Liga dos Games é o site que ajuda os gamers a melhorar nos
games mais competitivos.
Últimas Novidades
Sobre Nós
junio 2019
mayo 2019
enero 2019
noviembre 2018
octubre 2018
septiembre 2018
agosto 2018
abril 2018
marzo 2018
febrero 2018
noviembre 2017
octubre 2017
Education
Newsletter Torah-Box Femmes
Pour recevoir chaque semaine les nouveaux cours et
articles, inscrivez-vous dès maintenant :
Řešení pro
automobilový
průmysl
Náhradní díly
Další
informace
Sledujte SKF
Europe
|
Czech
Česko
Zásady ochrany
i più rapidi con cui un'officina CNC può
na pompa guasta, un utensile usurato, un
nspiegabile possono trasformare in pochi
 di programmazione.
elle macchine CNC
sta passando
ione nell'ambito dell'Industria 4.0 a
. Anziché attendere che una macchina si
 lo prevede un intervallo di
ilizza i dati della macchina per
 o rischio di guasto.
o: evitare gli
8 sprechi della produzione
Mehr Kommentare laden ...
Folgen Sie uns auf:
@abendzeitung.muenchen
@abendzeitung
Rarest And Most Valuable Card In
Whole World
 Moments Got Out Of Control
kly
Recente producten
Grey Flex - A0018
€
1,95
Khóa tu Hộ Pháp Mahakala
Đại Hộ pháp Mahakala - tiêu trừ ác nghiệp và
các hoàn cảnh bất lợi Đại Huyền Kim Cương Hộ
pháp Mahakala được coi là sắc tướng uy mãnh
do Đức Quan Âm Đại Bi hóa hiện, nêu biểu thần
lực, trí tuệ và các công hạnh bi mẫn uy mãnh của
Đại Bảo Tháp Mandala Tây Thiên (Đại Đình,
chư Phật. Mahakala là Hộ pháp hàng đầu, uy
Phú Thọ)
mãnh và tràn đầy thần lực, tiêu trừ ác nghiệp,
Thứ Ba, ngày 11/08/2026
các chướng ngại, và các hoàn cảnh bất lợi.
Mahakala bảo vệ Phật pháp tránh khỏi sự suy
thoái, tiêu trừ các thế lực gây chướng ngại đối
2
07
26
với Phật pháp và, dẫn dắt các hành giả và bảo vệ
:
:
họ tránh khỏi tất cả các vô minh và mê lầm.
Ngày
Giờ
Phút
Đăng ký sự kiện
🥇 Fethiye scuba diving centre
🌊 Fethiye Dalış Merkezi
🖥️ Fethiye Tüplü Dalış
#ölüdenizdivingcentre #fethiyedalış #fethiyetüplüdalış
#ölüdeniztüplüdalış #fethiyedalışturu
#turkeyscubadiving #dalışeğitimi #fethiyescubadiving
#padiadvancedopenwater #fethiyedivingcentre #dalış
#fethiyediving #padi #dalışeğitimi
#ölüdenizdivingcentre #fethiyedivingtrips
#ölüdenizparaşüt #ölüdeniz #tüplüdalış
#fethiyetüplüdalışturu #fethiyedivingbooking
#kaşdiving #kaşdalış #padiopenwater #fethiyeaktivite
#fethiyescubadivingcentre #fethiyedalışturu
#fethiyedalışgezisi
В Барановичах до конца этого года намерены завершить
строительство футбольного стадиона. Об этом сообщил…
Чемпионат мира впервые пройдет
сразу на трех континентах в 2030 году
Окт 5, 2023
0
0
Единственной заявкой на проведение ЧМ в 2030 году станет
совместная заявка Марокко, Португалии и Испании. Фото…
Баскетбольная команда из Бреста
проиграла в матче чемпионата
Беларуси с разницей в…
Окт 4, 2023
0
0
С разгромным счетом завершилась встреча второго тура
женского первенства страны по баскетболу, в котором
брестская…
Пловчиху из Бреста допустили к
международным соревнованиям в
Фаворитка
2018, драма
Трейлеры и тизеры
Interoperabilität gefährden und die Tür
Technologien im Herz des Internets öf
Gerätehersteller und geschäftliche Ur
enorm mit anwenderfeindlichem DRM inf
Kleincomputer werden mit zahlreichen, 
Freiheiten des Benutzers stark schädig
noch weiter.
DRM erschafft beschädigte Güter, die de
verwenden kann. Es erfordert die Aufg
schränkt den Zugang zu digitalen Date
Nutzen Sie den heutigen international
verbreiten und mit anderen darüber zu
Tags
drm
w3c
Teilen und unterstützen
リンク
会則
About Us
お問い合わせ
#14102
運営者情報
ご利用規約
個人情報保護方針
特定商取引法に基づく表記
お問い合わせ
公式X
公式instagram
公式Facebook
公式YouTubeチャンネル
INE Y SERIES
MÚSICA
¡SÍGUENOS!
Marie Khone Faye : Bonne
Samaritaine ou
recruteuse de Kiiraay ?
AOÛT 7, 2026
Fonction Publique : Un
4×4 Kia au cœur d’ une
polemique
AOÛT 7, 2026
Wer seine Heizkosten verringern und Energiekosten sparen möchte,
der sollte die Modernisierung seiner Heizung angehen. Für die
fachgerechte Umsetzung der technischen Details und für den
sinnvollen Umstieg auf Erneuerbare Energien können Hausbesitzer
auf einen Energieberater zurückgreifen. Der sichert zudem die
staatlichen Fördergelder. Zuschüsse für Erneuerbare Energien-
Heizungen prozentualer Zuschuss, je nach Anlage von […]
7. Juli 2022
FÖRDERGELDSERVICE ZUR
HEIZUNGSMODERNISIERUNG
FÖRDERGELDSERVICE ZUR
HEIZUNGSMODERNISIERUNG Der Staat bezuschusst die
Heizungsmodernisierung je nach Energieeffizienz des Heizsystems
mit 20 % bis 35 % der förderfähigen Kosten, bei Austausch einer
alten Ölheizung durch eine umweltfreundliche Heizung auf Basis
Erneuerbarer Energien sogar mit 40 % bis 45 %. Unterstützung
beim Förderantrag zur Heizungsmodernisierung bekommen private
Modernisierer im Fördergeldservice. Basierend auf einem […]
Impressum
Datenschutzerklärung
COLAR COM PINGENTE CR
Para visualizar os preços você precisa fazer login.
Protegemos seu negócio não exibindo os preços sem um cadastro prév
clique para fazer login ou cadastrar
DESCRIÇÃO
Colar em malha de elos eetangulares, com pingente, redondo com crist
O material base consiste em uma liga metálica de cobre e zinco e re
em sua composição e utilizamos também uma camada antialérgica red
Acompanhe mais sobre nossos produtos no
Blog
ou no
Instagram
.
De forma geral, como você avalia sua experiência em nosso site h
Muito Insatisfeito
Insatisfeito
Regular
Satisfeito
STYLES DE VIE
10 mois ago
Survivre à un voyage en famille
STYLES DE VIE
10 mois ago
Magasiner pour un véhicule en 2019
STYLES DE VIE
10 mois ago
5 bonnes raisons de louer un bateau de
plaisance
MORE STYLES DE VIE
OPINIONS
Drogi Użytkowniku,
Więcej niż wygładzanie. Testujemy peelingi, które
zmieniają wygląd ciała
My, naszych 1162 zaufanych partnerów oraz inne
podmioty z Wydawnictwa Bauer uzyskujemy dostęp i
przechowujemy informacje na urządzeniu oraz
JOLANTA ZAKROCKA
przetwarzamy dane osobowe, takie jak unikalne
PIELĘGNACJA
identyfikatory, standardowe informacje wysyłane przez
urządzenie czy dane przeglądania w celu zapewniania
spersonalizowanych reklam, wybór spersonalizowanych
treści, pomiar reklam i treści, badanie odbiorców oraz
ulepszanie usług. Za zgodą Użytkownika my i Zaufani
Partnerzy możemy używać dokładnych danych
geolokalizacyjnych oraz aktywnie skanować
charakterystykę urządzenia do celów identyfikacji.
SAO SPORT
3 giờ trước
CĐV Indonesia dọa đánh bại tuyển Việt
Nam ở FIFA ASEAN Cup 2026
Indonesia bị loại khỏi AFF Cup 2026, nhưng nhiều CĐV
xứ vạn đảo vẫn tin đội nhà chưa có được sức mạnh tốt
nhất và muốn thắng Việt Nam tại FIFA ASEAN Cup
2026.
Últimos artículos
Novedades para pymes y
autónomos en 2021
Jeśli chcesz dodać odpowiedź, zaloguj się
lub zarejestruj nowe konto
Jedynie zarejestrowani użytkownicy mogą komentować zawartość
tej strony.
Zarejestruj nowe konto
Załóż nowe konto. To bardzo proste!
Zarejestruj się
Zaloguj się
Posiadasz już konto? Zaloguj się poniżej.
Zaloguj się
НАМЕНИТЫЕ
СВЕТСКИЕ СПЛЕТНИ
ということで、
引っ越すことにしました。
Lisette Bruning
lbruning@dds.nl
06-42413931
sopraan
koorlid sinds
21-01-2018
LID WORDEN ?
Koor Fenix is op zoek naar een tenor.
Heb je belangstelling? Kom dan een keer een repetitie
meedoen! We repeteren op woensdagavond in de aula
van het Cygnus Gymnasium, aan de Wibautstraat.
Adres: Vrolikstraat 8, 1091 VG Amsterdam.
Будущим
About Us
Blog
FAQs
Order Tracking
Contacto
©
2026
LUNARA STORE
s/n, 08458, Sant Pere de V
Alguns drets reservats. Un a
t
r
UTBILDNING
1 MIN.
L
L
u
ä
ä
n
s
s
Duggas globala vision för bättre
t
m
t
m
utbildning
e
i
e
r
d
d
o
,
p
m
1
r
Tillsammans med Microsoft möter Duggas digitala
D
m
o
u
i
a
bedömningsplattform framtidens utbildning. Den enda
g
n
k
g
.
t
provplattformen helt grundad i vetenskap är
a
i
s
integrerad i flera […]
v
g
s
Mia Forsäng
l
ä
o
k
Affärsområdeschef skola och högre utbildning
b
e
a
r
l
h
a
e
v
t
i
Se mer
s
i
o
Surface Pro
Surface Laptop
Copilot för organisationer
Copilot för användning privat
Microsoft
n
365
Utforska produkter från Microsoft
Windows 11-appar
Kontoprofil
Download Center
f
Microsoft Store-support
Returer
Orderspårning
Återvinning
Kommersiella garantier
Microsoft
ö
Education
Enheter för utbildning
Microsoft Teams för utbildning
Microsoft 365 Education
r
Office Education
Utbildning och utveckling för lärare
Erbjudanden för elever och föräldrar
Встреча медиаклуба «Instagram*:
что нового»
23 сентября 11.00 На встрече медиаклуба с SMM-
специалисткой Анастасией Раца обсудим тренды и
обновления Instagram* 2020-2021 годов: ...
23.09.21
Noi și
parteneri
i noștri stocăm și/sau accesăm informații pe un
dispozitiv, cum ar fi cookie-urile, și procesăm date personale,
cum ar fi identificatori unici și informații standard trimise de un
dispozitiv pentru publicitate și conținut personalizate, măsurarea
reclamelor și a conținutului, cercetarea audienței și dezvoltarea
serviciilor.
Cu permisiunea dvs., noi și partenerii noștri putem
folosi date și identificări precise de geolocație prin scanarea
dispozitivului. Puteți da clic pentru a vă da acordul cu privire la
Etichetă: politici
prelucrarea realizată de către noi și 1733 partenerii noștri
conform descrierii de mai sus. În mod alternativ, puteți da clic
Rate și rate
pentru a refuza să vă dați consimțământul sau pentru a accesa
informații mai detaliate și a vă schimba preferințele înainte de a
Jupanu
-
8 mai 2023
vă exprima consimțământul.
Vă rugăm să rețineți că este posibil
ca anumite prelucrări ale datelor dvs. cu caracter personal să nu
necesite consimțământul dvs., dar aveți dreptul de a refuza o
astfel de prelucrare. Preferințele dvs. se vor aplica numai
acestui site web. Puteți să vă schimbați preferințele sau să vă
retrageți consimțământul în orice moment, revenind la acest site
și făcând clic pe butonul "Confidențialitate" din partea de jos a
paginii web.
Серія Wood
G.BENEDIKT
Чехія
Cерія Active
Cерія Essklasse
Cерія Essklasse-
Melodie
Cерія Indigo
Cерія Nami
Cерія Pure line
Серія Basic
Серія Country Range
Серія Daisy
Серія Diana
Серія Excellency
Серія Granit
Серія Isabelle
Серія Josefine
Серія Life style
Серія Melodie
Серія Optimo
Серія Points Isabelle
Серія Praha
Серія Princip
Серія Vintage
# # # # #
* Aim of the exercise *
Look through the entries above and quote exactly the lines from the line with "INE Y SERIES" to the line with "der sollte die", counting both of those lines.

* Finished task *
INE Y SERIES
MÚSICA
¡SÍGUENOS!
Marie Khone Faye : Bonne
Samaritaine ou
recruteuse de Kiiraay ?
AOÛT 7, 2026
Fonction Publique : Un
4×4 Kia au cœur d’ une
polemique
AOÛT 7, 2026
Wer seine Heizkosten verringern und Energiekosten sparen möchte,
der sollte die Modernisierung seiner Heizung angehen. Für die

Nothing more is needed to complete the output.